** Tasks for this exercise **
(1) Print the part of the issue report on whitespace tokens in Scorer.score_token_attr that opens with the words containing "I just created" and closes with "in both datasets.".
(2) Name every dataset mentioned in the issue report on whitespace tokens in Scorer.score_token_attr.

** Document segment **
=== Section Start ===

Inconsistent handling of whitespace tokens in Scorer.score_token_attr
I've been training tagger and parser on heavily augmented data and was surprised by poor performance (comparing to what I calculated manually on the test dataset). I narrowed it down to Scorer.score_token_attr.
How to reproduce the behaviour
Sorry, I don't have a code example, but it's pretty straight-forward. In this function, in the gold dataset, all tokens (except for those with a missing attribute) are included in evaluation. However, in the predicted dataset, whitespace tokens are excluded. If the gold dataset contains whitespace tokens (which is true in my case), we are not comparing apples to apples here and inflate the error rate.
I just created my own scorer for now, but this behavior is kind of unexpected.
Let me know if you want me to change the behavior, and I will do a PR. My own fix to the function was to add exclude_spaces parameter, defaulting to the current behavior (i.e. True), and either include or exclude whitespace tokens in both datasets.

=== Section End ===

** Dataset excerpt **
=== Section Start ===

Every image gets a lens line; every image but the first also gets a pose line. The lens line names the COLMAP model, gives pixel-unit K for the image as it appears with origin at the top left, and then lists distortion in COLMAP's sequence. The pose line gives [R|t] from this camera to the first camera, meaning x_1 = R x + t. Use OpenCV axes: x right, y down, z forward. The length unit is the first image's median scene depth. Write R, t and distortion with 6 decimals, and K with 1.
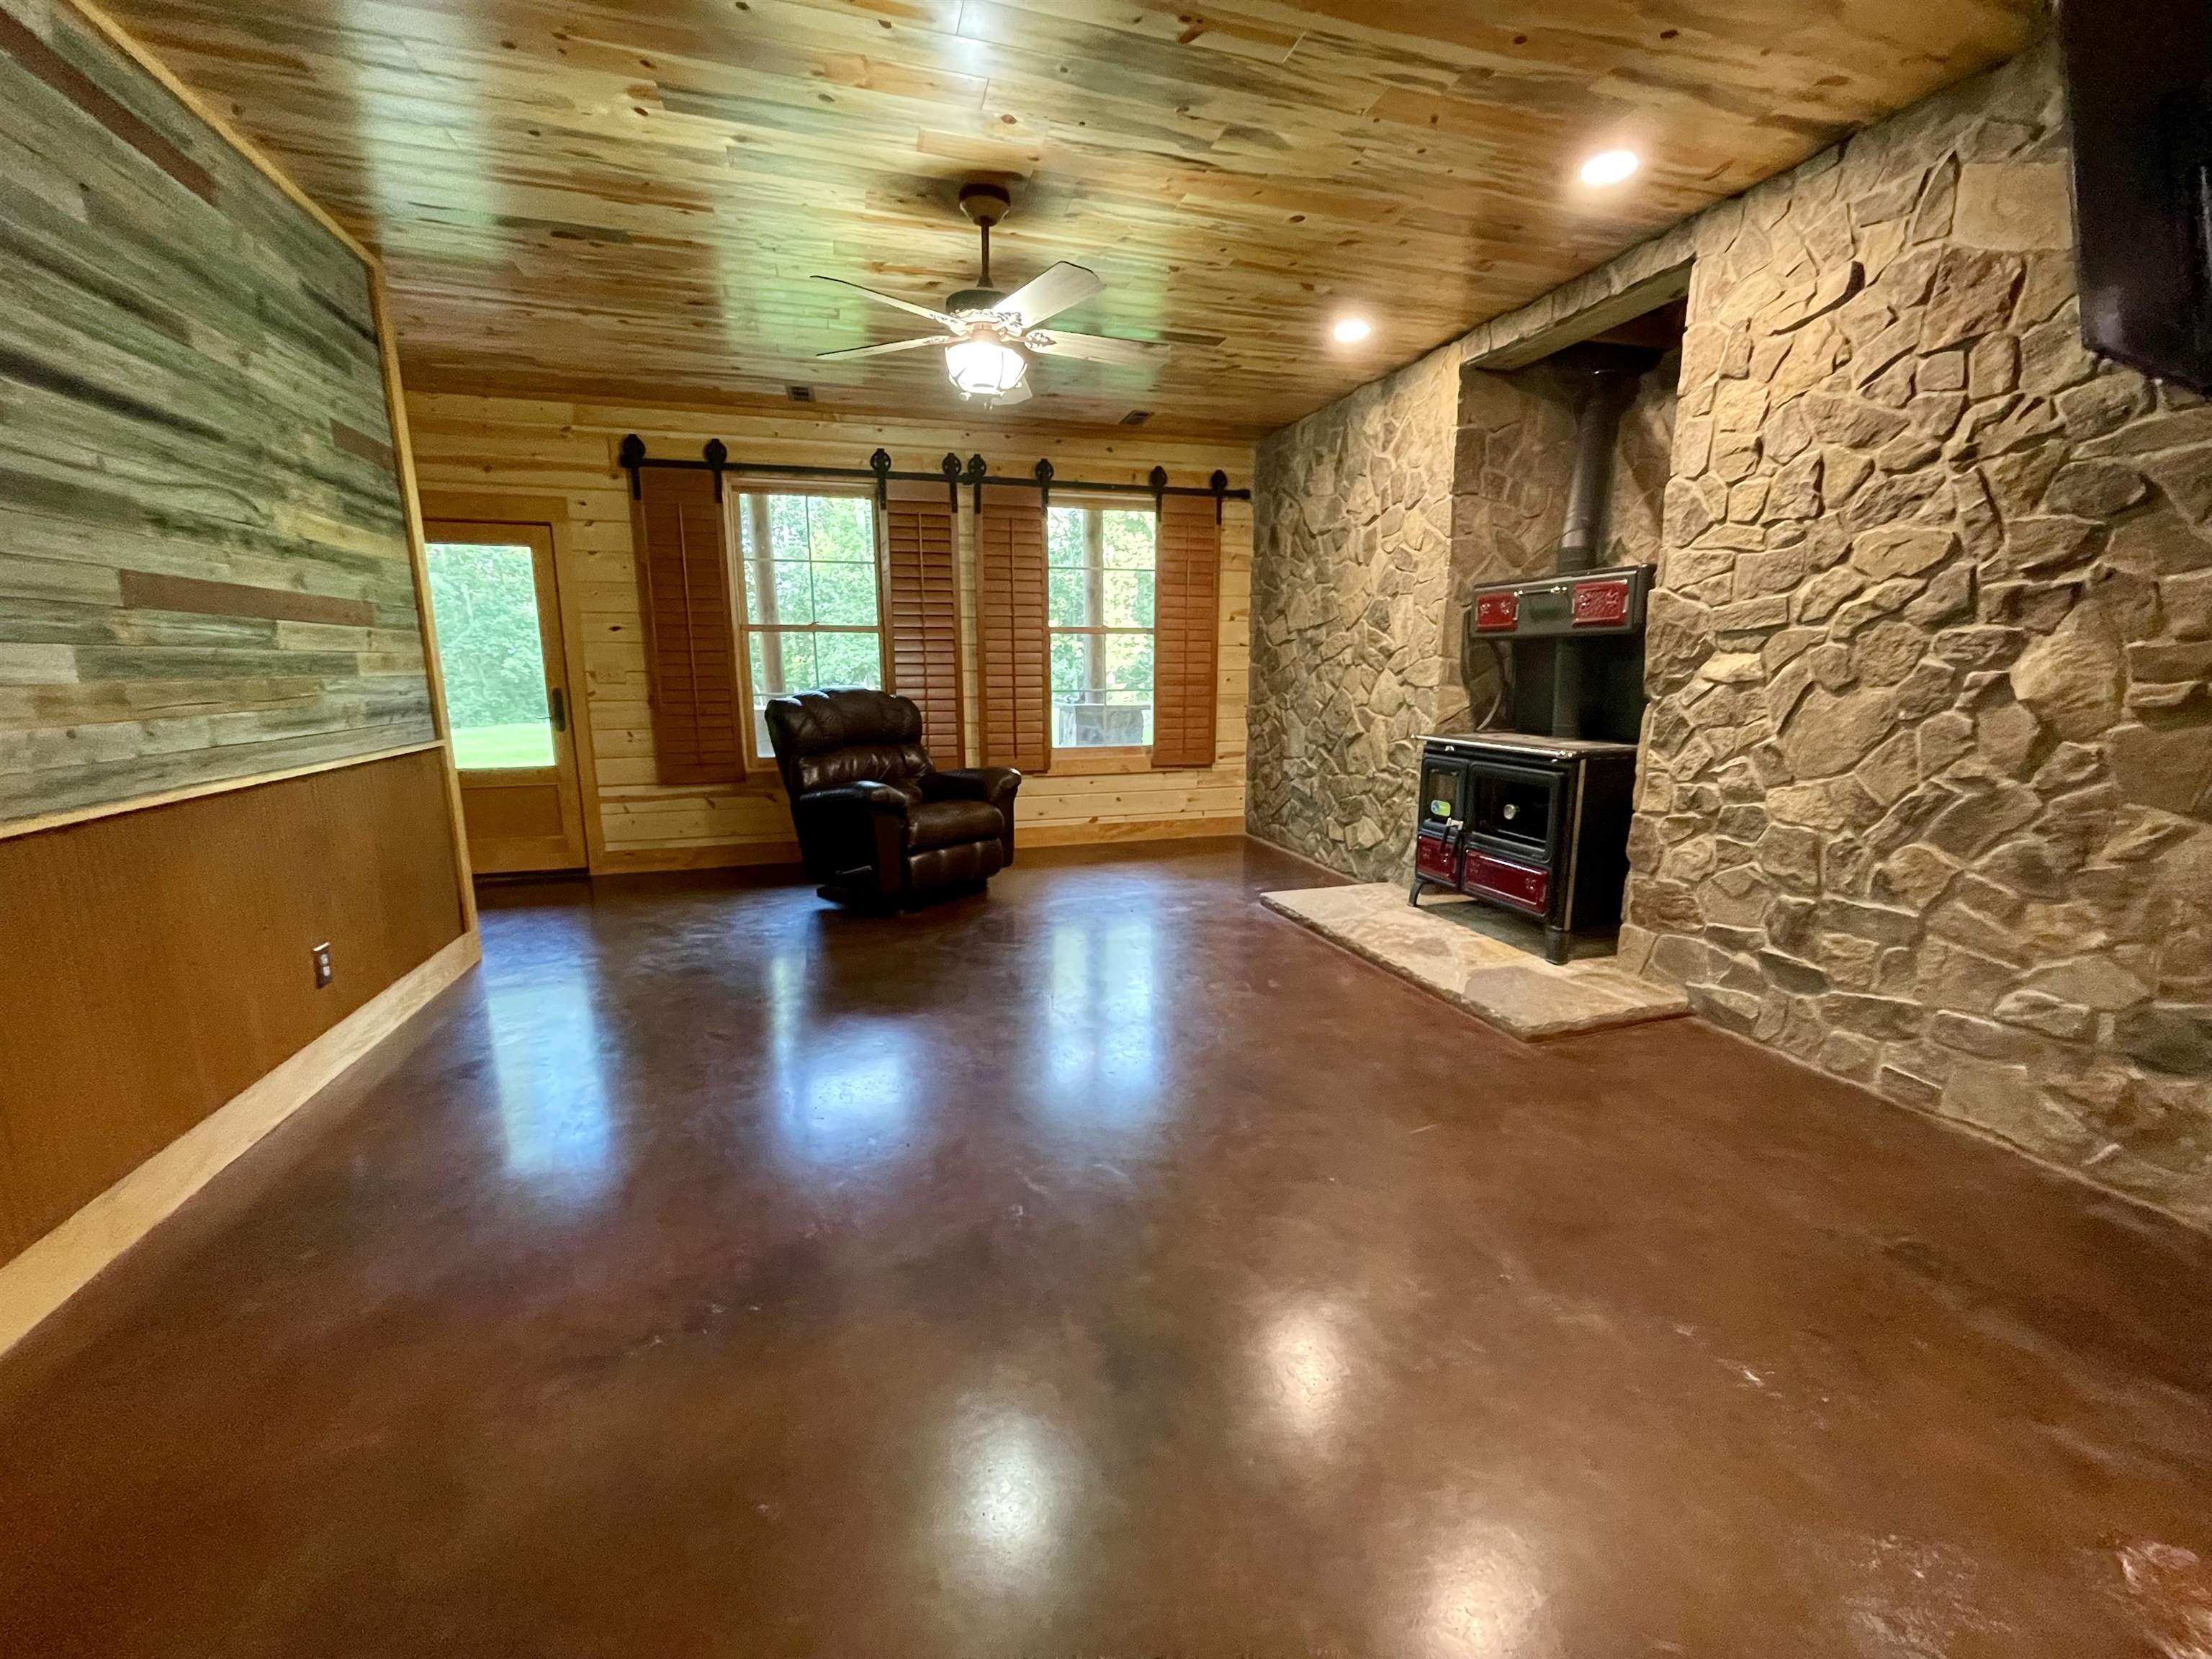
lens RADIAL K [[888.7, 0, 1107.0], [0, 888.7, 823.1], [0, 0, 1]] dist [-0.001343, 0.000172]
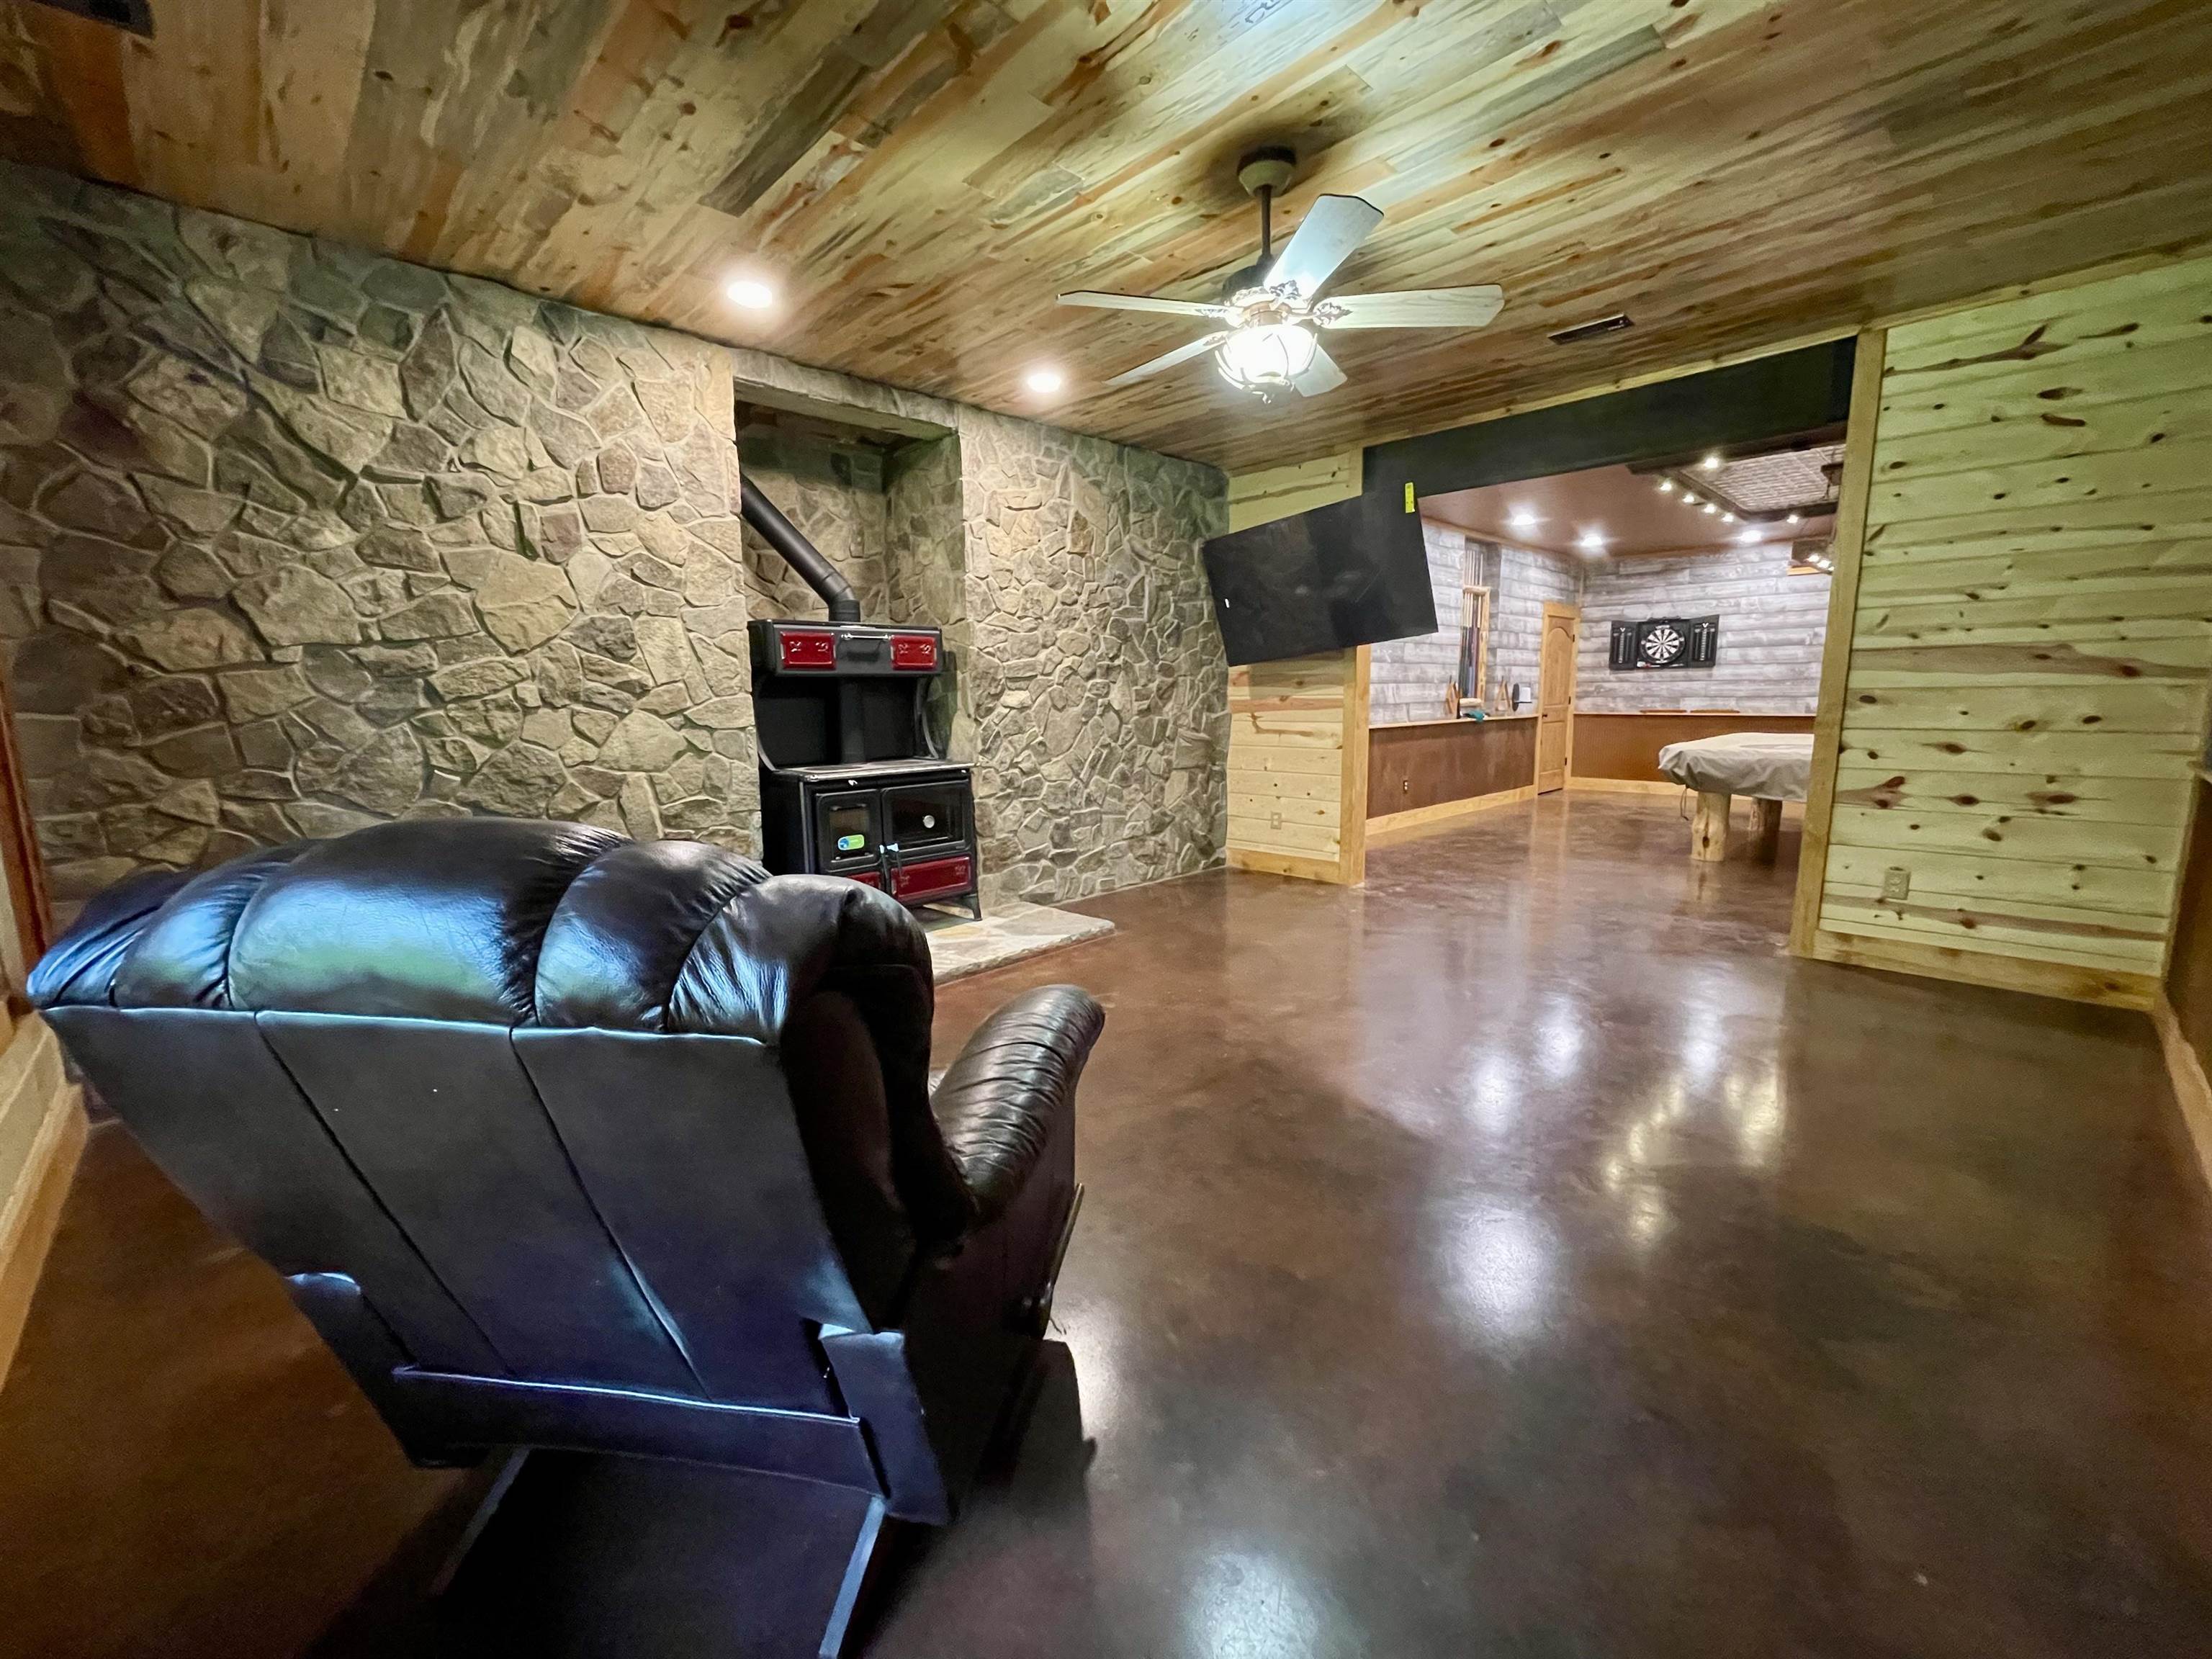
lens RADIAL K [[888.7, 0, 1103.1], [0, 888.7, 835.4], [0, 0, 1]] dist [-0.001343, 0.000172]
pose [[-0.450750, -0.130990, 0.882987, -0.850984], [0.174167, 0.957258, 0.230918, -0.274702], [-0.875494, 0.257874, -0.408670, 1.534701]]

=== Section End ===

** Solved tasks **
(1)
I just created my own scorer for now, but this behavior is kind of unexpected.
Let me know if you want me to change the behavior, and I will do a PR. My own fix to the function was to add exclude_spaces parameter, defaulting to the current behavior (i.e. True), and either include or exclude whitespace tokens in both datasets.

(2)
- test dataset
- gold dataset
- predicted dataset